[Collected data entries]
######

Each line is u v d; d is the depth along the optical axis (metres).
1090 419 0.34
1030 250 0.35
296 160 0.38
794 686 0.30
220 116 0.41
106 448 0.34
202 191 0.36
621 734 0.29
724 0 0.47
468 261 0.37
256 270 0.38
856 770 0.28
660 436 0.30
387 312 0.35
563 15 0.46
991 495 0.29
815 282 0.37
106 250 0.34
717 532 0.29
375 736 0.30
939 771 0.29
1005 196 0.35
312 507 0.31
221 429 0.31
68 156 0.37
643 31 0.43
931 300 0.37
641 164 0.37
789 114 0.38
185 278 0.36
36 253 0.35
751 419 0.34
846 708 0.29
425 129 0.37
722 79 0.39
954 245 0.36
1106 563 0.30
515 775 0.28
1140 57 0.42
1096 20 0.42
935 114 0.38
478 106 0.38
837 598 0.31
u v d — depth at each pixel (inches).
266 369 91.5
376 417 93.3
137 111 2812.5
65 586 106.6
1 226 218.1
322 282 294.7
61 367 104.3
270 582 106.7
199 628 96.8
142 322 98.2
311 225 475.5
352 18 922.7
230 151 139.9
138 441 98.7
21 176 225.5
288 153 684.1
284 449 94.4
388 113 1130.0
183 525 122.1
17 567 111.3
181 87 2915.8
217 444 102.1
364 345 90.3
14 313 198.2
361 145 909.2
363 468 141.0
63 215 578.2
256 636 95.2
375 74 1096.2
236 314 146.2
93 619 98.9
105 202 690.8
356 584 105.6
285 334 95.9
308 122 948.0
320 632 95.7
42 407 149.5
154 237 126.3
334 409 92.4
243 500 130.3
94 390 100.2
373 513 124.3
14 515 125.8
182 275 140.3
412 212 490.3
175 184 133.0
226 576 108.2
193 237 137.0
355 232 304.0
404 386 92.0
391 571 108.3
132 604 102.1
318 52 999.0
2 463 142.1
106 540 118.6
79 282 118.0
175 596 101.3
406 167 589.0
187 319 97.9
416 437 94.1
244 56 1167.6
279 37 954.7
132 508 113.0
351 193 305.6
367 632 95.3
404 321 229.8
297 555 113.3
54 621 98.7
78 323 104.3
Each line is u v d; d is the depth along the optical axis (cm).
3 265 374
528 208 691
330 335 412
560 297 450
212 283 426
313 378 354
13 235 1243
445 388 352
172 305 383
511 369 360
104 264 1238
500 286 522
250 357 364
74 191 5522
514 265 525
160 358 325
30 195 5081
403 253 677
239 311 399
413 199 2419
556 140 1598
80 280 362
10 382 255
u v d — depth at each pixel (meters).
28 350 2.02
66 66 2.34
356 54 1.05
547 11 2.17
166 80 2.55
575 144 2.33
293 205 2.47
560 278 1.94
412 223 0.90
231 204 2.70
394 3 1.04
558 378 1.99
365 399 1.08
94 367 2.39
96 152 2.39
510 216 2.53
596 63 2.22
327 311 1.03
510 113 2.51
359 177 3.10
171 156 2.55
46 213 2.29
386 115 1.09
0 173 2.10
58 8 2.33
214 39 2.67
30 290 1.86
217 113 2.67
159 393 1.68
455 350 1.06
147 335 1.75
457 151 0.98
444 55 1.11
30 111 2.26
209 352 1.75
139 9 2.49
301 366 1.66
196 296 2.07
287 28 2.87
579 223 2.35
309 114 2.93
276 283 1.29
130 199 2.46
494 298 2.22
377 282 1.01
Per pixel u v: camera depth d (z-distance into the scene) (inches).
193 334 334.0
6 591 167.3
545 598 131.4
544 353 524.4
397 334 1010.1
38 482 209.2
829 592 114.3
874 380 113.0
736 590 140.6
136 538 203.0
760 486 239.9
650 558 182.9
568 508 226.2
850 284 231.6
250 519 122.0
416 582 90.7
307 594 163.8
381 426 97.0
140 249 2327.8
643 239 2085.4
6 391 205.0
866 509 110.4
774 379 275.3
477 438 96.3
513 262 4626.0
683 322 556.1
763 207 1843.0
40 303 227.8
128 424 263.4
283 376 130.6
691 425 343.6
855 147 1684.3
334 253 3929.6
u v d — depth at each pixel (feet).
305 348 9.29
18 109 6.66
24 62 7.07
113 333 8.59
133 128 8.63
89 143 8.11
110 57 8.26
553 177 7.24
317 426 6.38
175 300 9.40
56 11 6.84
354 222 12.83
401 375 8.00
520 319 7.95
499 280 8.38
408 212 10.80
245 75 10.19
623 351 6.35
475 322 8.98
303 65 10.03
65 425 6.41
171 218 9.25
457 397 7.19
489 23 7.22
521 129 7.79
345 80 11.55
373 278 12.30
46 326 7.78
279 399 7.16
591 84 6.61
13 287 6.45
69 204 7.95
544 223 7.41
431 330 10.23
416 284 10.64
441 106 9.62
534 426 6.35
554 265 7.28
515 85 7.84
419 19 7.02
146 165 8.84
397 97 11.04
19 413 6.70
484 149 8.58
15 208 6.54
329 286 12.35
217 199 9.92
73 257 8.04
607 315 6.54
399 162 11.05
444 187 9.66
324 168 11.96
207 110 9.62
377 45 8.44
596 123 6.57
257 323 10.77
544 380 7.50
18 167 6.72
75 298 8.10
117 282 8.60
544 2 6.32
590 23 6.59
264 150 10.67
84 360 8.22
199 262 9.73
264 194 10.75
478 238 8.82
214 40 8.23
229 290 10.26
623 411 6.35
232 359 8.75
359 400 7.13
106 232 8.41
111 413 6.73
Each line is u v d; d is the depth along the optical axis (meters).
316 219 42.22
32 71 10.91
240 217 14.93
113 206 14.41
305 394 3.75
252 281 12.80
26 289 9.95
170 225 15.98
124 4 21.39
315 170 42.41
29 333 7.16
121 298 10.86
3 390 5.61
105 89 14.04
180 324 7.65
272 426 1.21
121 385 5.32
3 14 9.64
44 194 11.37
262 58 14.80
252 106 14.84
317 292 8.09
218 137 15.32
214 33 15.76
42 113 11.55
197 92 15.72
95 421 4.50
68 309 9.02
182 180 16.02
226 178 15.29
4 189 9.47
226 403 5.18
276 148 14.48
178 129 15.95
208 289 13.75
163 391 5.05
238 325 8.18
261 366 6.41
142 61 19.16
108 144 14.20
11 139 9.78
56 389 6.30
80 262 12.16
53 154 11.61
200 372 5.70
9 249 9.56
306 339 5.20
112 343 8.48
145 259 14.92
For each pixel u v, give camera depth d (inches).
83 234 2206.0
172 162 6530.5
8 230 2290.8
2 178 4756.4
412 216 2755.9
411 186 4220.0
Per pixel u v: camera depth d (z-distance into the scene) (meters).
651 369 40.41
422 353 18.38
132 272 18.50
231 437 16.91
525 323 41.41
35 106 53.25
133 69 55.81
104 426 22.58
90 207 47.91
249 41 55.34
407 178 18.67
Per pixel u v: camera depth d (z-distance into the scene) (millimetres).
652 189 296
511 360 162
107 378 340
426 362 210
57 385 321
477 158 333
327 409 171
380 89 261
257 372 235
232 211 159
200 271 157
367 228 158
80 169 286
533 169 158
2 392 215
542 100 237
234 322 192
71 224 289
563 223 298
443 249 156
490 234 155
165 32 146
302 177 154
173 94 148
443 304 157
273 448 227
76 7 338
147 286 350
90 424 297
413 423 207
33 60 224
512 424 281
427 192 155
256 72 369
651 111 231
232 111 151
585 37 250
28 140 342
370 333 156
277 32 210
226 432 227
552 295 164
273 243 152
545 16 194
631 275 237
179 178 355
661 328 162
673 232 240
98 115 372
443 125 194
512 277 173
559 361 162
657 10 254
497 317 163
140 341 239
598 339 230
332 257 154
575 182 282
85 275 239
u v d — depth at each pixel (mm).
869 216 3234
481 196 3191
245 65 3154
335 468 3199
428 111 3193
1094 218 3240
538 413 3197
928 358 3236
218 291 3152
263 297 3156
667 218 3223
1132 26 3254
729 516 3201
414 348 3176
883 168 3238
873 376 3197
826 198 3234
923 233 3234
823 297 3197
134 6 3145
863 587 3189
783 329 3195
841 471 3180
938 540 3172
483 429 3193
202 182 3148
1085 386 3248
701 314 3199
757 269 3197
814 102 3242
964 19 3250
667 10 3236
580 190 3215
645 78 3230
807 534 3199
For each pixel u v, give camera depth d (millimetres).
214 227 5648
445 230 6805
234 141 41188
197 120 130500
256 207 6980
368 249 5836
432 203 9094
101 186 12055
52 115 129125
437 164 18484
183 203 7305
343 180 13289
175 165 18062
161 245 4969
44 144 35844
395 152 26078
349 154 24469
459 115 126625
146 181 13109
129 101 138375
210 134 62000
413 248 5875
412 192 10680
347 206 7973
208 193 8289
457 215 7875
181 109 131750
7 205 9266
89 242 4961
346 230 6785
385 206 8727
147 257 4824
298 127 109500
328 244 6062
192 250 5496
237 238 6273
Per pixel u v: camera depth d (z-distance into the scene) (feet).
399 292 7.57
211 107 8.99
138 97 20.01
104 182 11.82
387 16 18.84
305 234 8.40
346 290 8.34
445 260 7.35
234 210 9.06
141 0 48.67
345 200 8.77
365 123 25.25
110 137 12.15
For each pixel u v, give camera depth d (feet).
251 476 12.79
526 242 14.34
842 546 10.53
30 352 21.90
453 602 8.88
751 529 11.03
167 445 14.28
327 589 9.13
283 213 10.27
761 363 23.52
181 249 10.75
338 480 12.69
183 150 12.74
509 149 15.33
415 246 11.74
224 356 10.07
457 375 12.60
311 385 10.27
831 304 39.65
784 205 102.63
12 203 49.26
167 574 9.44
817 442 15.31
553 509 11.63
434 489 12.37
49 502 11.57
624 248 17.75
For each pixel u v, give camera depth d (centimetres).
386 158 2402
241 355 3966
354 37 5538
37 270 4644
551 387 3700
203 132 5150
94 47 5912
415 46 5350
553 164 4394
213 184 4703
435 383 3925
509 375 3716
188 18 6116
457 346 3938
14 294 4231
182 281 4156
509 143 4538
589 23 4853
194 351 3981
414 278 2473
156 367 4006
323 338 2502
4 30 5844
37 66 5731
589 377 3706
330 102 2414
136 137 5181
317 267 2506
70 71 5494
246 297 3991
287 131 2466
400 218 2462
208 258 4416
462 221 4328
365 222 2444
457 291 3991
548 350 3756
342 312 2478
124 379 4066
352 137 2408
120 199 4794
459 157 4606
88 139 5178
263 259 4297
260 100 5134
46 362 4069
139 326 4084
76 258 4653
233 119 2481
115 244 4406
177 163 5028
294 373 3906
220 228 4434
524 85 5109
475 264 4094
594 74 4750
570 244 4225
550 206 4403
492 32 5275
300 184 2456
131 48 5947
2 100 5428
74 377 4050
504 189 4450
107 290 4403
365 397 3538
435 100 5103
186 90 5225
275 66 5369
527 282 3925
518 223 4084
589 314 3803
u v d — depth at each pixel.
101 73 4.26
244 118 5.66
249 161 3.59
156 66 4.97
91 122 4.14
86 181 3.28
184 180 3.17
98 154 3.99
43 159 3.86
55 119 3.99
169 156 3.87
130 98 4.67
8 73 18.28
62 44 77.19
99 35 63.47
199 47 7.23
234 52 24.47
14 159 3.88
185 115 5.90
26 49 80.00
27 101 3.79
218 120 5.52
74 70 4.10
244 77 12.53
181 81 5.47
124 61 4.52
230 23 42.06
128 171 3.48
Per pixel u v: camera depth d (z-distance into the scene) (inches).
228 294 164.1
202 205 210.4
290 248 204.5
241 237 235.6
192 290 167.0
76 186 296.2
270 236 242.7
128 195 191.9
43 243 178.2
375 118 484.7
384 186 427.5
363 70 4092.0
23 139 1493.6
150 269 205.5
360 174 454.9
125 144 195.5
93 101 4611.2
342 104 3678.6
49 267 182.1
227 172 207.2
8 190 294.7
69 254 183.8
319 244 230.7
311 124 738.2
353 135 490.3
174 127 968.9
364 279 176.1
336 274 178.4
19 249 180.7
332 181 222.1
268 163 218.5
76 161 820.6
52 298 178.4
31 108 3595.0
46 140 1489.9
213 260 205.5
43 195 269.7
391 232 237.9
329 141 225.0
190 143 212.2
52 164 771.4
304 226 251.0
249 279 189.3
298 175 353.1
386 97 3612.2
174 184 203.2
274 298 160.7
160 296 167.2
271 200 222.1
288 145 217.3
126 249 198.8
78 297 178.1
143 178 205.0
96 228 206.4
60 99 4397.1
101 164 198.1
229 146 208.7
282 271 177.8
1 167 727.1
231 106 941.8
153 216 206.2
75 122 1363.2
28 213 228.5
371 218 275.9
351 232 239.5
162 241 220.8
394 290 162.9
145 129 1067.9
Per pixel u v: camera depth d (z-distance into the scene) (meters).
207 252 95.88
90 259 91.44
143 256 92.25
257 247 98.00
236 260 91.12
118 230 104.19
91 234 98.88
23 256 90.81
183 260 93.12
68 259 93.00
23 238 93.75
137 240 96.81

######

● **What is required**
The lines that contain the word "millimetres" are wanted; copy each of them from the records.

● **Written solution**
Per pixel u v: camera depth d (z-distance into the scene) (millimetres).
For each pixel u v, give camera depth d (millimetres).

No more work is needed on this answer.